I freddi dati statistici sono comunque parziali, la situazione è ancora più grave perché il divario tra la media e il livello più alto è cresciuto tantissimo negli ultimi anni e ciò falsa il salario mediano. Percentili e indice di Gini sono termini tecnici che misurano le diseguaglianze. Semplificando possiamo dire che dividendo i salari in sei fasce in base al reddito abbiamo un quadro più chiaro.
Fino al '91 i salari più bassi crescono più velocemente di tutti gli altri. Dopo di che i redditi di ultima e penultima fascia calano vistosamente, in maniera drammatica a partire dal 2008. Contemporaneamente gli altri salari salgono leggermente, mentre quelli della fascia più alta subiscono un'impennata negli anni più recenti. Tradotto significa che operai e impiegati hanno perso importanti quote di reddito, mentre dirigenti e super manager hanno visto rivalutare e di molto le loro buste paga.
Contemporaneamente, soprattutto a partire dagli anni '80, il rapporto dell'Inps evidenzia come “l'andamento della quota dei redditi da lavoro è speculare alla crescita del saggio di rendimento netto del capitale”. Confermato da un altro dato dove si evidenzia come dal 1970 al 2000 “il valore aggiunto per addetto del settore privato è cresciuto dell'89%, mentre i redditi da lavoro sono aumentati tra il 71% e il 75%”.
Il divario tra la ricchezza prodotta e quella distribuita sotto forma di reddito è quindi di almeno il 15%. Che in parole povere significa che una fetta di ricchezza è stata sottratta al lavoro salariato per essere distribuita al capitale industriale e finanziario.
A beneficiarne sono soprattutto i cosiddetti Top earners, cioè coloro i cui salari si trovano oltre il novantesimo percentile della distribuzione dei redditi di lavoro.

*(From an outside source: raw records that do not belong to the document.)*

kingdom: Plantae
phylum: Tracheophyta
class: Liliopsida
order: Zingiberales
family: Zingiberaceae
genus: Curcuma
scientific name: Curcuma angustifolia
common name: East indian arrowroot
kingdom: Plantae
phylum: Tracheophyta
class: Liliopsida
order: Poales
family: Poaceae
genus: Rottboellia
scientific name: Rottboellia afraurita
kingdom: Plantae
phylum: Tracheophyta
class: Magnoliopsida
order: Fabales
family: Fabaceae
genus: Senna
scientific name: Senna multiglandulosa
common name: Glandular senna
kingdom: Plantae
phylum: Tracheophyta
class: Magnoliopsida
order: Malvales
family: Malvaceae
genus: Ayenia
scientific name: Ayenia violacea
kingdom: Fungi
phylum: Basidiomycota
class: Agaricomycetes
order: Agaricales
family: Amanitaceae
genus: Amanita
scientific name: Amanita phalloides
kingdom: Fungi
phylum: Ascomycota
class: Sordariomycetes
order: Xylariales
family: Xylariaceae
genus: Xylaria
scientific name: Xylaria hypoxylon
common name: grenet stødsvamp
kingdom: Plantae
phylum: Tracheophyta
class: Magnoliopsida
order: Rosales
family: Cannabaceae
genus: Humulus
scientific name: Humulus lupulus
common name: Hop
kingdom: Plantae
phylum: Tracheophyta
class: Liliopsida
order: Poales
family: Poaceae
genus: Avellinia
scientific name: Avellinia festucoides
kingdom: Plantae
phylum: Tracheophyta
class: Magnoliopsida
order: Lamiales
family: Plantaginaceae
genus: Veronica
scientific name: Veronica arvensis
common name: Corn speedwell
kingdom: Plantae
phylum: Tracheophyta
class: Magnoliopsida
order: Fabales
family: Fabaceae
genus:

Le soglie per l’ingresso nel top 10% e top 5% dei salari sono cresciute in modo costante nel tempo: “Per entrare nel top 10% occorreva avere un reddito di 31.000 euro nel 1978, salito a 39.000 nel 2017; l’accesso al top 5% richiedeva un reddito di 38.000 nel 1978 contro i 51.000 nel 2017”. Ma è salendo nella graduatoria, al top 1%, 0,5% e 0,1% che le disuguaglianze aumento in modo esponenziale. La soglia del top 0,1% passa da 122.000 a 217.000 euro mentre la soglia per entrare nel top 0,01% è passata da 220.000 euro nel 1978 a 533.000 euro nel 2017 (+242%).
La disuguaglianza sociale ed economica descritta da questi dati si coglie ancora meglio se si considera che dal 1970 al 2000, “il valore aggiunto per addetto del settore privato è cresciuto dell’89%, mentre i redditi da lavoro sono aumentati del 71% in termini di potere d’acquisto e del 75% in termini del deflatore settoriale”. Il divario tra la ricchezza prodotta e quella percepita in termini di reddito è quindi di almeno il 15%. Tra il 2000 e il 2018, “nell’insieme del settore privato, i redditi da lavoro in termini di potere d’acquisto crescono solo del 4%, e nel 2018 tornano allo stesso livello del 2007; mentre la produttività rimane sostanzialmente invariata”.